- _Supplied passage_:
....
I would hope that oddness gets clarified sooner than later.

■ There's a new issue of American Consequences out with lots of P. J. O'Rourke content. For one example: The Certain Loser in November’s Congressional Elections. Who?

He isn’t a candidate. He isn’t even alive.

But America is going to be a lot worse off without him.

Adam Smith (1723-1790) founded the discipline of economics, discovered the way economies work, showed how free enterprise creates prosperity, and wrote The Wealth of Nations.

If the message of that masterwork had to be distilled into one sentence it would be, “Free trade is good.”

Actually, the sentence would be more forceful than that:

Free trade is absolutely vital to every aspect of human existence, otherwise your life would be a living hell, but not for long, because you’d die.”

Every pol that tells you otherwise is either a liar or an idiot. Or both.

■ It's impossible to trust any major-party pol's blather about "partisan" gerrymandering. Or for that matter, anything you'll read about it in the media. So it's important to point out people who approach the issue from an outside view, like Walter Olson at Cato: Politicians, Voters, and Gerrymandering.
....
- _Exercise data_:

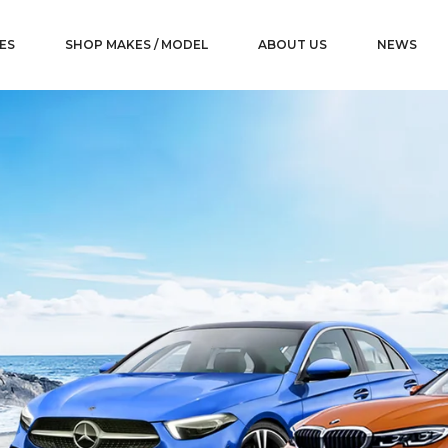
ES
SHOP MAKES / MODEL
ABOUT US
NEWS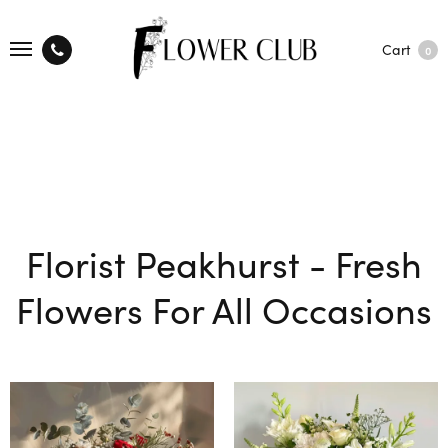
Cart
0
Florist Peakhurst - Fresh
Flowers For All Occasions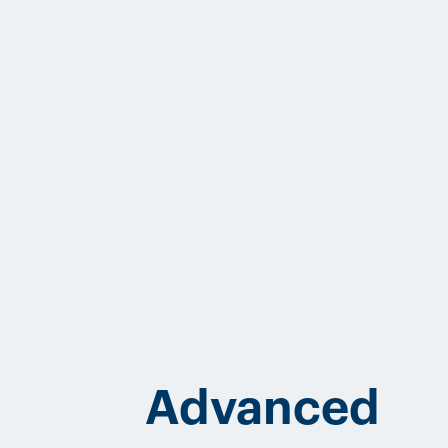
Advanced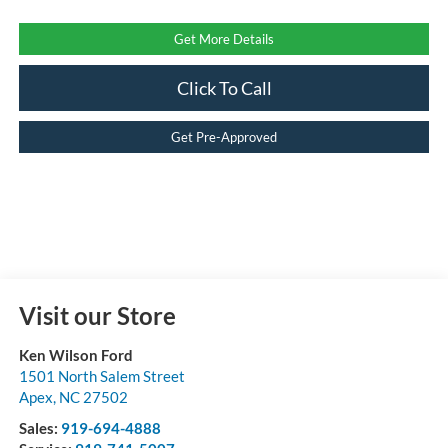
Get More Details
Click To Call
Get Pre-Approved
Visit our Store
Ken Wilson Ford
1501 North Salem Street
Apex
,
NC
27502
Sales:
919-694-4888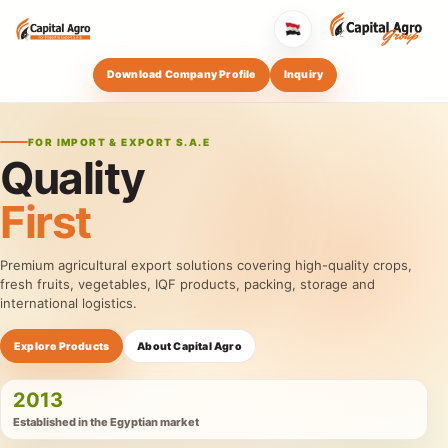
Download Company Profile
Inquiry
FOR IMPORT & EXPORT S.A.E
Quality
First
Premium agricultural export solutions covering high-quality crops,
fresh fruits, vegetables, IQF products, packing, storage and
international logistics.
Explore Products
About Capital Agro
2013
Established in the Egyptian market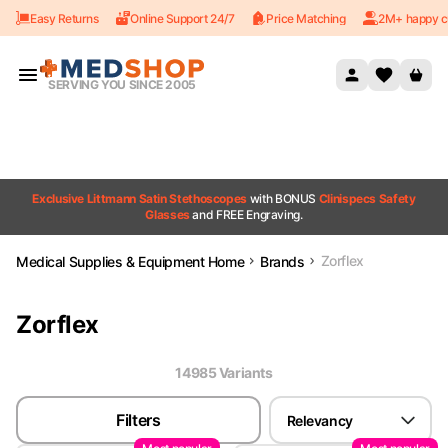
Easy Returns
Online Support 24/7
Price Matching
2M+ happy c
Skip to content
SERVING YOU SINCE 2005
Exclusive Littmann Satin Stethoscopes
with BONUS
Clinispecs Safety
Glasses
and FREE Engraving.
Zorflex
Medical Supplies & Equipment Home
Brands
Zorflex
14985
Variant
s
Filters
Relevancy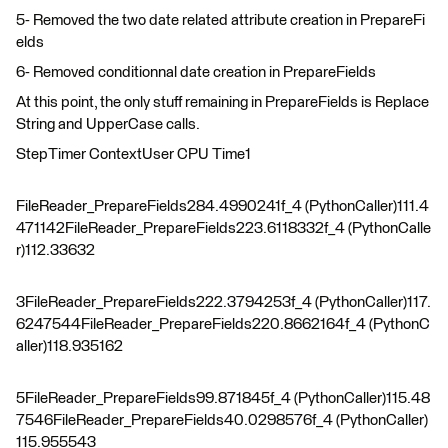
5- Removed the two date related attribute creation in PrepareFi
elds
6- Removed conditionnal date creation in PrepareFields
At this point, the only stuff remaining in PrepareFields is Replace
String and UpperCase calls.
StepTimer ContextUser CPU Time1
FileReader_PrepareFields284.4990241f_4 (PythonCaller)111.4
471142FileReader_PrepareFields223.6118332f_4 (PythonCalle
r)112.33632
3FileReader_PrepareFields222.3794253f_4 (PythonCaller)117.
6247544FileReader_PrepareFields220.8662164f_4 (PythonC
aller)118.935162
5FileReader_PrepareFields99.871845f_4 (PythonCaller)115.48
7546FileReader_PrepareFields40.0298576f_4 (PythonCaller)
115.955543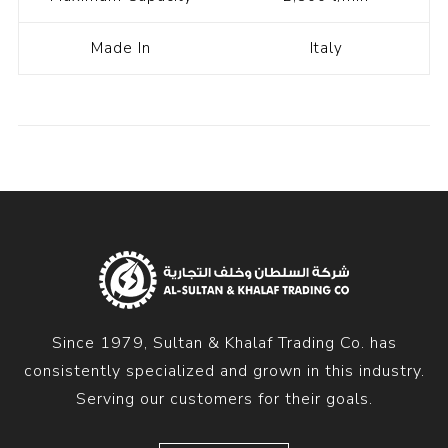
Made In
Italy
Since 1979, Sultan & Khalaf Trading Co. has
consistently specialized and grown in this industry.
Serving our customers for their goals.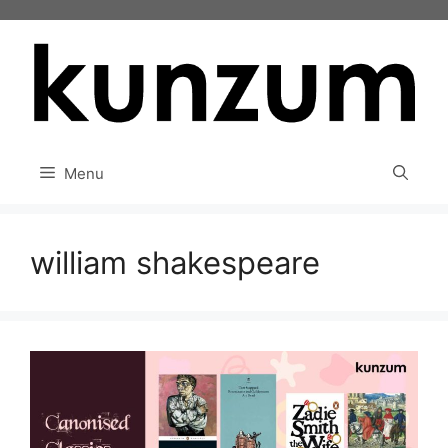
Skip
to
content
Menu
william shakespeare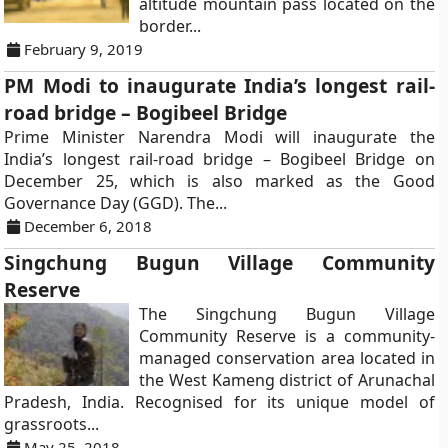
altitude mountain pass located on the
border...
February 9, 2019
PM Modi to inaugurate India’s longest rail-
road bridge – Bogibeel Bridge
Prime Minister Narendra Modi will inaugurate the
India’s longest rail-road bridge – Bogibeel Bridge on
December 25, which is also marked as the Good
Governance Day (GGD). The...
December 6, 2018
Singchung Bugun Village Community
Reserve
The Singchung Bugun Village
Community Reserve is a community-
managed conservation area located in
the West Kameng district of Arunachal
Pradesh, India. Recognised for its unique model of
grassroots...
May 25, 2018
....
- _Tasks to complete_:
1. In the blog excerpt, what years are given for Adam Smith's life?
2. In the blog excerpt, rewrite the portion from "Free trade is absolutely" to "Voters, and Gerrymandering.", substituting "fool" for "liar".
3. Continue the blog excerpt on free trade and gerrymandering from the point where it ends.

- _Activity answers_:
1. 1723 to 1790.

2.
Free trade is absolutely vital to every aspect of human existence, otherwise your life would be a living hell, but not for long, because you’d die.”

Every pol that tells you otherwise is either a fool or an idiot. Or both.

■ It's impossible to trust any major-party pol's blather about "partisan" gerrymandering. Or for that matter, anything you'll read about it in the media. So it's important to point out people who approach the issue from an outside view, like Walter Olson at Cato: Politicians, Voters, and Gerrymandering.

3.
Libertarians are in some ways especially well-situated to spot the harms that can result when politicians get to select which constituents they would like to represent rather than vice versa. And the issue fits well into a long tradition of classical liberal thinking about the electoral process and representation, among the goals of which is to restrain existing establishments from gathering too much power unto themselves. Voters should choose legislators, not the other way around.

Mr. Olson is too respectable, however, to advocate the Pun Salad Crackpot Proposal on "fairness".